By that same token, why shouldn’t we do “hypothesis generating” for VAERS at the same “speed of science”? Why should we restrict ourselves to sending in protocols to an institutional-review-board? (all three words in that phrase individually scream “bureaucracy”. Imagine smushing them together into a single phrase and expecting good outcomes!)
Deleted VAERS reports
In Nov 2022, I did some VAERS analysis and generated a hypothesis that it seemed like the deleted VAERS reports “become less complete, less serious or less conclusive“
As far as hypotheses go, this was actually a pretty good one, mainly because it was partly incorrect (which is what you want in a hypothesis - it should at least lead to something useful even if the hypothesis itself is wrong).
Reader Devon Brewer asked if we were just spinning our wheels and whether the CDC merely kept the first report and discarded followups. I was vaguely aware of this, but now I had a dataset of duplicates (i.e. a mapping between deleted and retained report, which CDC does not publish).
So I tested this improvement to the hypothesis and it seemed to explain all the deletions.
But even though this shows that there isn’t anything overtly nefarious about the deleted VAERS reports, the hypothesis did lead us down some interesting rabbit holes.
For example, the deleted VAERS reports did not “become less complete, less serious or less conclusive“ (which makes it sound like the followup report was filed before the original report), but rather the followup report was often “more complete, more serious or more conclusive” than the original. This is of course vital information if you are actually serious about analyzing VAERS.
For example, this meant that the followup process sometimes missed even death reports.
It also meant that nearly every research paper published on the topic of VAERS understated vaccine dangers.
The Pros and Cons of Vaccine Data Science
Analysis of deleted reports is a very good example of something which represents both the Pros and Cons of doing data science using the VAERS dataset.
I recently wrote this:
I will come back to this in a later article in this series, as one of the major advantages of data science techniques is the ability to “look at” and answer these types of questions. But this approach does have a downside which needs to be discussed in detail, and I will do that in that later article.
As you can see with the deleted VAERS reports, using Data Science principles generates hypotheses, but they are not full fledged protocols either. If anything, we need to do a lot more of it precisely for the reason that David Gorski states.
And it is also the opposite of submitting a protocol to an Institutional Review Board and waiting for approval. And don’t forget that for the non-VAERS systems you don’t even have access to the raw data.

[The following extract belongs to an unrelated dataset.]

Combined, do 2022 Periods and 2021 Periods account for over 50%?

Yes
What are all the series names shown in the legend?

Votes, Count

So how exactly could someone have gotten the same results that I did, if they went through an IRB approval process based on a dataset they could not even access? Personally, I don’t think that is even possible.
Summary
The advantage of doing Data Science over the VAERS dataset is the speed of analysis. Since you are usually generating and partially confirming hypotheses (and discarding ones which don’t make sense), you are not constrained by the need to follow a protocol.

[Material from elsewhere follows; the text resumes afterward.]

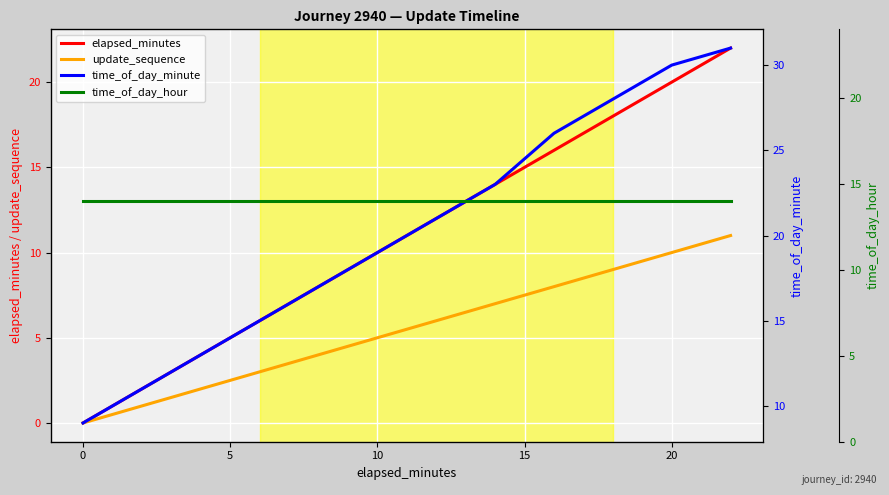

Reading left to right, extract all data points from this chart.

elapsed_minutes: 0	2	4	6	8	10	12	14	16	18	20	22
update_sequence: 0	1	2	3	4	5	6	7	8	9	10	11
time_of_day_minute: 9	11	13	15	17	19	21	23	26	28	30	31
time_of_day_hour: 14	14	14	14	14	14	14	14	14	14	14	14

The limitation of doing Data Science over the VAERS dataset is that it does not provide a complete analysis.
I've spent some time searching for the actual PRISM database on line and, though I've found descriptions of the database, I've not found the database itself and, of course, no query mechanism. Where is the database and what are the requirements to gain access? What is the schema? What is the current methodology for inclusion? (I've found some old papers, but nothing current.) Interested analysts would like to know.